What happens with Raft under byzantine network conditions?
- 27:20 If all nodes follow the protocol as they should, it copes with the scenario of a machine expiring for some reason.
- 27:30 It doesn’t deal with two distinct cases.
- 28:40 The first is bugs - if you have a bug in your code, it can’t address that.
- 27:45 You might be able to detect it, but it doesn’t tell you how to progress.
- 27:50 The other is where you have a rogue actor, and someone is injecting rogue messages into your network pretending that a certain state is happening when it isn’t.
- 28:00 For example, someone is claiming to be the new leader - the followers have to follow that leader; that’s part of the protocol.
- 28:15 No follower should claim to be leader without having won an election with a majority first.
- 28:20 If you break the rules, you have broken the protocol.
- 28:40 You’d have to use cryptography to solve that, but it has a lot of performance implications to do that.
- 29:00 The synchronous interactions expand the time period in which things happen.
- 29:10 It takes longer for consensus to be reached and greatly reduces the throughput of a distributed system.
- 29:15 Aeron is designed to be asynchronous by nature, and the protocol was designed with a longer term view of consensus protocols in the future.

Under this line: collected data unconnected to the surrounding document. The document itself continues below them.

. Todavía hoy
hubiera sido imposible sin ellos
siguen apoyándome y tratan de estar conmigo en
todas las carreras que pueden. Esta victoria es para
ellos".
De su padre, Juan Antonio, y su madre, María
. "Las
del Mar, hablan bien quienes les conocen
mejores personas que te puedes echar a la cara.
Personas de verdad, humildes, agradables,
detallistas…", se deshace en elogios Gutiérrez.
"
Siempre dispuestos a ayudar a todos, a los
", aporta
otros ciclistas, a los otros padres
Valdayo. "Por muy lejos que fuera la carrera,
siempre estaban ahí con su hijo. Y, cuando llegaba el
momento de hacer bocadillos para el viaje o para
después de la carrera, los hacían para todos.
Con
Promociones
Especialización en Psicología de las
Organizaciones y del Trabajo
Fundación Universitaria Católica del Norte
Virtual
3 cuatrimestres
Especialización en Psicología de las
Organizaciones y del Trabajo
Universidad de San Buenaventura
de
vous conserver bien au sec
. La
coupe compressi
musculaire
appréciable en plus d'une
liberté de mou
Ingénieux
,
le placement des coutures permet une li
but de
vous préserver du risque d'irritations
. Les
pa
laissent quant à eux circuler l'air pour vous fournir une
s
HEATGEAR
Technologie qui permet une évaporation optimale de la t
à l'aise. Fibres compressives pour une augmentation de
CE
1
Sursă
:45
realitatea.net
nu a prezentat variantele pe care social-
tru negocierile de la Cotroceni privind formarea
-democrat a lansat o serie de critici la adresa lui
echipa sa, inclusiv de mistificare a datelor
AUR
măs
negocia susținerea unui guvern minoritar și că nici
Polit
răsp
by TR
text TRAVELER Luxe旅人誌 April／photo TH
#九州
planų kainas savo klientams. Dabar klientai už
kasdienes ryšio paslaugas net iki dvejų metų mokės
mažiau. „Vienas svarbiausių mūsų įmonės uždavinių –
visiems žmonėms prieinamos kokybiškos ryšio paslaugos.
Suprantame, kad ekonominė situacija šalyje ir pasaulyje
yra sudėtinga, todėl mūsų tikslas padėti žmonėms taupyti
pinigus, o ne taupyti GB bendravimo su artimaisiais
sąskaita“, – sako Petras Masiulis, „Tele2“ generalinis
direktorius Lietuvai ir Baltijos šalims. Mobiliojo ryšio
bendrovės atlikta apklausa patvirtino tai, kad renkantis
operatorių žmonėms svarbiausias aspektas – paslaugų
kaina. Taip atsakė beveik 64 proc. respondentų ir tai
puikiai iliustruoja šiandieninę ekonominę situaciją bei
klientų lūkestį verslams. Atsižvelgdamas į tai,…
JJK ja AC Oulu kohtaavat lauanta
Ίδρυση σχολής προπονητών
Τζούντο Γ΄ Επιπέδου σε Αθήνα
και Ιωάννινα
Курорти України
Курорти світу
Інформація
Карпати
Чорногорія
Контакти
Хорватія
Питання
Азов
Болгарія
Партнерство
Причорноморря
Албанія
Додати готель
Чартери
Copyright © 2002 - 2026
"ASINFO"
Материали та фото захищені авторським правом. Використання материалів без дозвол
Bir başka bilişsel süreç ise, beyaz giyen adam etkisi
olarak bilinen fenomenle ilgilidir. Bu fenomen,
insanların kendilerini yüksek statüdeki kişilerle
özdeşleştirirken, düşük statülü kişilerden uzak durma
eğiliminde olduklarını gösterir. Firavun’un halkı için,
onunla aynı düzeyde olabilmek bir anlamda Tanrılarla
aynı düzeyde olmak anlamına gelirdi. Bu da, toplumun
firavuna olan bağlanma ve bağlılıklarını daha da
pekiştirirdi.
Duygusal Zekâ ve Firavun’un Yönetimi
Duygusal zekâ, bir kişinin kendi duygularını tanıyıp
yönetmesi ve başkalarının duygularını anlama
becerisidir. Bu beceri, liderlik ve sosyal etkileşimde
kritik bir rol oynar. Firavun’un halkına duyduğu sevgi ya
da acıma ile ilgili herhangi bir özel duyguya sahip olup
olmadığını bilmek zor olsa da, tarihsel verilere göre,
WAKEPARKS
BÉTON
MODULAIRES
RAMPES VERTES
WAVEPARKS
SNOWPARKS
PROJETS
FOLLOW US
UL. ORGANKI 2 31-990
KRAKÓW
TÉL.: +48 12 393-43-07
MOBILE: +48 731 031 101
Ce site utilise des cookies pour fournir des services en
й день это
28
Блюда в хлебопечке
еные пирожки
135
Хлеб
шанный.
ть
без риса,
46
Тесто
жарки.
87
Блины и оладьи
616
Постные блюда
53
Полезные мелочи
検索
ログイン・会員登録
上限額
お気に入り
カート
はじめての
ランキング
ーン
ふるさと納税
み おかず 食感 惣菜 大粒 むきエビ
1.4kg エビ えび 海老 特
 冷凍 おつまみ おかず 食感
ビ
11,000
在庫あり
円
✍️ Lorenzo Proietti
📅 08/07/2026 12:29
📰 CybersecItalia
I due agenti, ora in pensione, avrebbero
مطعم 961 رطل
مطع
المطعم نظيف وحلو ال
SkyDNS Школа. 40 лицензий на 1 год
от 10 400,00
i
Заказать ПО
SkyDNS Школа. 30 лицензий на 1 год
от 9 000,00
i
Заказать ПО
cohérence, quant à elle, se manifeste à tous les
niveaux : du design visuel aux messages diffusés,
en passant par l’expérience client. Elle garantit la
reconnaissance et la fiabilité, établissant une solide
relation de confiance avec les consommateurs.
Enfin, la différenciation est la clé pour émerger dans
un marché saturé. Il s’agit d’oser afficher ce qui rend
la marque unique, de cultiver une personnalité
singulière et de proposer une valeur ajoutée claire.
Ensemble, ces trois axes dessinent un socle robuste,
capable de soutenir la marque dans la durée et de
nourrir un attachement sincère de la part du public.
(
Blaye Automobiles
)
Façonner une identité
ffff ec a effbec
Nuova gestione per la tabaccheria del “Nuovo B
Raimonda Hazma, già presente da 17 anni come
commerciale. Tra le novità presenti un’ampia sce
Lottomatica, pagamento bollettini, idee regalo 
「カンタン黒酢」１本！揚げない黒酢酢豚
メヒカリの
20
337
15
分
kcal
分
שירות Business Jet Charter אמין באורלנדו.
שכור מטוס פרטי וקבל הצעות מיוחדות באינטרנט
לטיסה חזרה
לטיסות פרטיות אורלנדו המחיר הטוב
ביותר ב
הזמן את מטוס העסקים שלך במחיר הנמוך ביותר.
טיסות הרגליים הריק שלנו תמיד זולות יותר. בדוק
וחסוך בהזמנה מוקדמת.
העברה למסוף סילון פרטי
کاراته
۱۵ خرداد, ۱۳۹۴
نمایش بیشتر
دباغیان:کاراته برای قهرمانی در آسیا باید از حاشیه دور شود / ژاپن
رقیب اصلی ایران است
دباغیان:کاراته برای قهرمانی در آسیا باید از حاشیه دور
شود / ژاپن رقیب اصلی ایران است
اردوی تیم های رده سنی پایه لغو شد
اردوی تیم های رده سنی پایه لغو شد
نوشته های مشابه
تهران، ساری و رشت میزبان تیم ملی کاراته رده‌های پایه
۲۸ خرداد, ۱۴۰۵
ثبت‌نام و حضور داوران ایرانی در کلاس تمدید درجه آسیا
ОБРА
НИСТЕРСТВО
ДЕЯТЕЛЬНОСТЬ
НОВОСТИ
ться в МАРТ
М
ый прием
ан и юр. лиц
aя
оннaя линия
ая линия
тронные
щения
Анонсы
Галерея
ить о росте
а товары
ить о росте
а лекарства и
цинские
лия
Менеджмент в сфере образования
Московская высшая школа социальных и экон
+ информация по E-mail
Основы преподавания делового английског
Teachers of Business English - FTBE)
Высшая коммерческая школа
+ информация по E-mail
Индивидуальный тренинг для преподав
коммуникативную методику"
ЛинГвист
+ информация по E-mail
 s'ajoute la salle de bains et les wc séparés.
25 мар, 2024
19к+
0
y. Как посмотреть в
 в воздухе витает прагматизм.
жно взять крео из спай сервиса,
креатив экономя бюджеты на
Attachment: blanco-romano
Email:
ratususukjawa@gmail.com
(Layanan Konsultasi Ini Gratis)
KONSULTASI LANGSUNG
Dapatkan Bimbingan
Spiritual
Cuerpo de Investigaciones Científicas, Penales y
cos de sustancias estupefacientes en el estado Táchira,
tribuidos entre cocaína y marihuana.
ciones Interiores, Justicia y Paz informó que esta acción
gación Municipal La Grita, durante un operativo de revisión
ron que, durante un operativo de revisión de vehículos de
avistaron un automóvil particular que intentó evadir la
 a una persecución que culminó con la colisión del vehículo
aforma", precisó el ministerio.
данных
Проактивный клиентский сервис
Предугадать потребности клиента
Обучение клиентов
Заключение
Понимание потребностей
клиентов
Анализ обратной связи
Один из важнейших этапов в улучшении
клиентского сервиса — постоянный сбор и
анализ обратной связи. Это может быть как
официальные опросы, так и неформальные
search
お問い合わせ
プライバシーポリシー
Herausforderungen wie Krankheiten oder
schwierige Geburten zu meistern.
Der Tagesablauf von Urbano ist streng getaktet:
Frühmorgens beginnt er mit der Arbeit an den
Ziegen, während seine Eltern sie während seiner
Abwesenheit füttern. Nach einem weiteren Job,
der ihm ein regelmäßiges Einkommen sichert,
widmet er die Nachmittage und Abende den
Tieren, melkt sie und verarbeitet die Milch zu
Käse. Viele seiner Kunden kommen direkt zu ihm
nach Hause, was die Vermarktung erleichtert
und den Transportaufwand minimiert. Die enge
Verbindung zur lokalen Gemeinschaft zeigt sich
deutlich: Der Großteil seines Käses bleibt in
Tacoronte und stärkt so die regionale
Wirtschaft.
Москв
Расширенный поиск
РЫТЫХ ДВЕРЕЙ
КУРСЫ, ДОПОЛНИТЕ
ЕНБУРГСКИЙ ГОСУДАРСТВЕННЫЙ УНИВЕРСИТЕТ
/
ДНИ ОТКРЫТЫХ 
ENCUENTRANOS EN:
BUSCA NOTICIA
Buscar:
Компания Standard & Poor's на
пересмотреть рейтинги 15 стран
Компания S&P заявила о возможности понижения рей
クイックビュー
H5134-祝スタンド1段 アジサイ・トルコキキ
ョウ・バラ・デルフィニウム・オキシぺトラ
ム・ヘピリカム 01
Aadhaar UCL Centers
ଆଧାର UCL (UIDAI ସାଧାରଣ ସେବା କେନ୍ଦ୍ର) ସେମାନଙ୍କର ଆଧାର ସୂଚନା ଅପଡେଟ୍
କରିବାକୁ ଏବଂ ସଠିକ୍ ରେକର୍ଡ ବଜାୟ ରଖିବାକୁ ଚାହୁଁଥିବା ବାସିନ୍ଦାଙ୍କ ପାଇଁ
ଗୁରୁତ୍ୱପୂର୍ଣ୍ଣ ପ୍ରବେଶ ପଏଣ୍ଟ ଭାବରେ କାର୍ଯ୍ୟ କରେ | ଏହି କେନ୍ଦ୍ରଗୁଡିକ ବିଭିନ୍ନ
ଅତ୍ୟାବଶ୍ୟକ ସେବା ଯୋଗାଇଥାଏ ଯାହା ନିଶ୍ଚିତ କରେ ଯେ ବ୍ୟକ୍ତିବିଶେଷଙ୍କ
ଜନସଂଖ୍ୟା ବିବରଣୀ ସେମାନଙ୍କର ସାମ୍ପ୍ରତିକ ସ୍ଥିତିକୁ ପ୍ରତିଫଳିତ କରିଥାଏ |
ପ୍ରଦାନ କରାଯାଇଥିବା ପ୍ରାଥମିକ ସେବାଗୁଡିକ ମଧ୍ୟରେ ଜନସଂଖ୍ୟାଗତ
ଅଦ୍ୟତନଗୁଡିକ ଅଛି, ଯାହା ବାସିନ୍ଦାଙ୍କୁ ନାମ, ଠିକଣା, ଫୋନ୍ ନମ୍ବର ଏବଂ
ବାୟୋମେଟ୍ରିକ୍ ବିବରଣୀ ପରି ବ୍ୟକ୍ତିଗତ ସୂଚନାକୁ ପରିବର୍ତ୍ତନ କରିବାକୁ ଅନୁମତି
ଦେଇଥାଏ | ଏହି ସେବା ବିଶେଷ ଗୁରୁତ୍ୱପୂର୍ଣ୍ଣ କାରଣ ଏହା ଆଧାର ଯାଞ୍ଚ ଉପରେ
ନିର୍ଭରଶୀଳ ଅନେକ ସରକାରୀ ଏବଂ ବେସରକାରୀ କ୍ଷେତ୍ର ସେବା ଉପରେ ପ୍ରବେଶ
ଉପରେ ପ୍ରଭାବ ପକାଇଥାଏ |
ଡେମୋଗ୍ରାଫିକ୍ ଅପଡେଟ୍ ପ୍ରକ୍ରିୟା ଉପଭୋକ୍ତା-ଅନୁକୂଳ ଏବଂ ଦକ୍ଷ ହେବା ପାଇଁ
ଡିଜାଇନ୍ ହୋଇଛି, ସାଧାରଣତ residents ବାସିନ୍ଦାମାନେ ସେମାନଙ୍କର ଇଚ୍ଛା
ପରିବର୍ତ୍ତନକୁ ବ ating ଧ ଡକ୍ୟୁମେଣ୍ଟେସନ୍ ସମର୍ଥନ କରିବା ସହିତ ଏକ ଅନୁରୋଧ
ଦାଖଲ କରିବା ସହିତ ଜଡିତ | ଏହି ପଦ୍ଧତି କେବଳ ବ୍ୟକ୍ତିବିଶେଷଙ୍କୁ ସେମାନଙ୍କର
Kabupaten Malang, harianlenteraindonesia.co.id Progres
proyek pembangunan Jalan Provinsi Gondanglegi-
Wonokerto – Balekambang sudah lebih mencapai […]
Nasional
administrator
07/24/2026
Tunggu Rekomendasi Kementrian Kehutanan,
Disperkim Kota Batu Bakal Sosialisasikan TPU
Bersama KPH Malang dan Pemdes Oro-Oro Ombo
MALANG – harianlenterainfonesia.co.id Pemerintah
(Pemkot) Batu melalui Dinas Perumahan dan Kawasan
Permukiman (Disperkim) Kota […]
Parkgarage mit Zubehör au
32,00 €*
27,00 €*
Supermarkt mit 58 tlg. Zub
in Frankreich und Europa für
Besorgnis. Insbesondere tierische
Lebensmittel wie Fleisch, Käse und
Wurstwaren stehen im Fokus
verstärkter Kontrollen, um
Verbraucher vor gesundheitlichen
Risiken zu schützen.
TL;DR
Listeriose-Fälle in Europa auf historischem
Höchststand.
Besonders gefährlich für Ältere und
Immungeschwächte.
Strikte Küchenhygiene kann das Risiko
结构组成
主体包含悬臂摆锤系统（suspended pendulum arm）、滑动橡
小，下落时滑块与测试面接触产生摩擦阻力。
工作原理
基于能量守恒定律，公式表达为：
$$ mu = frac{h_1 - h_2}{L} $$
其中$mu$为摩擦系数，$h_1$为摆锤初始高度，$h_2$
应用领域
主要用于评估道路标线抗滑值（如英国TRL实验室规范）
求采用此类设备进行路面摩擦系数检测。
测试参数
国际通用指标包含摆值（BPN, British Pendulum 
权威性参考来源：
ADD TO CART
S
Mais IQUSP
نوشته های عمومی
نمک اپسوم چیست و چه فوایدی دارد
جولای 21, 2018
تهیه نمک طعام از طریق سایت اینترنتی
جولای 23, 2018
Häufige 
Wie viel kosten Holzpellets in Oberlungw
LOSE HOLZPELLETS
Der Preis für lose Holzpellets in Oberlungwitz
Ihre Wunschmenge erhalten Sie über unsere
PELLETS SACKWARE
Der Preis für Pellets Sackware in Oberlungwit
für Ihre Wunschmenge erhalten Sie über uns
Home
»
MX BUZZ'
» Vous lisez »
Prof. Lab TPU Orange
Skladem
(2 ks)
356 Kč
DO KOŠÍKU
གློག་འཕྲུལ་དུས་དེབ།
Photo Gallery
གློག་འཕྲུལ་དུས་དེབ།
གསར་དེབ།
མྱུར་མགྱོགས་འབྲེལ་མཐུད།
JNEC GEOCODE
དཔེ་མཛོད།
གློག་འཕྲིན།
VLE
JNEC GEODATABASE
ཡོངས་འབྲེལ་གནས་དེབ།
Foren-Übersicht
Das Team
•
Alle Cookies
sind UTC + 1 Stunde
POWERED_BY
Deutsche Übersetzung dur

- 29:25 Todd Montgomery and I both have experience in these types of protocols, and we’ve designed it so that things that would have happened serially can be done in parallel and asynchronously in Aeron, which increases the throughput.
- 29:40 For example, the archiving to disk happens completely in parallel with tracking the position for consensus.
- 30:00 We designed the system so that as much as possible can happen in parallel as possible.
- 30:05 As a result, the throughput figures are phenomenal.
- 30:10 If we benchmark our archiver on its own, it can comfortably run at over 2 gigabytes per second, if you have a sufficient SSD that can handle the load.
What’s on the roadmap?
- 30:35 The next release will have static cluster support where the number of nodes are known at startup.
- 30:40 The next step after that will be to allow dynamic clusters, where members can come and go.
- 31:00 This will allow us to do things like graceful leader step-down, hot upgrades of a cluster.
- 31:05 Cryptography is coming after that - one of the things, out of all the existing messaging systems, is they are all very slow because they’re falling back to SSL.
- 31:15 We’re going to fall back to some native support on the processor which will allow us to have much higher rates of crypto messaging.
Does changing the membership of nodes change the quorum?
- 31:35 The only time you can agree a change is when you have a running functional cluster, and the leader is agreeing that change.
- 31:45 Going from three to four is interesting - you have to ask what the consensus from going from three to four.
- 32:00 It’s still three for a majority - it’s always N/2+1.
- 32:20 You also see people running two-node clusters, often in the finance industry where there is a primary and a secondary.
- 32:30 The thing is - if you lose one of them, you are now running with no backup or no ability to recover if something goes wrong.
What other languages is Aeron built on?
- 32:50 One of the nice things we have got is that we’ve got the system built primarily in three languages.
- 32:55 We have a native implementation in C/C++, we have Java and we have C#.
- 33:00 The native implementation opens up a lot of interesting opportunities - on Linux we can have sendmmsg and recvmmsg and have a 50% throughput increase over Java, because Java doesn’t have the NIO calls that let us get at some of them more recent networking calls.
- 33:35 We can also get direct access by putting assembly inside our native code that lets us access the on-chip cryptography that’s available on a lot of modern processors.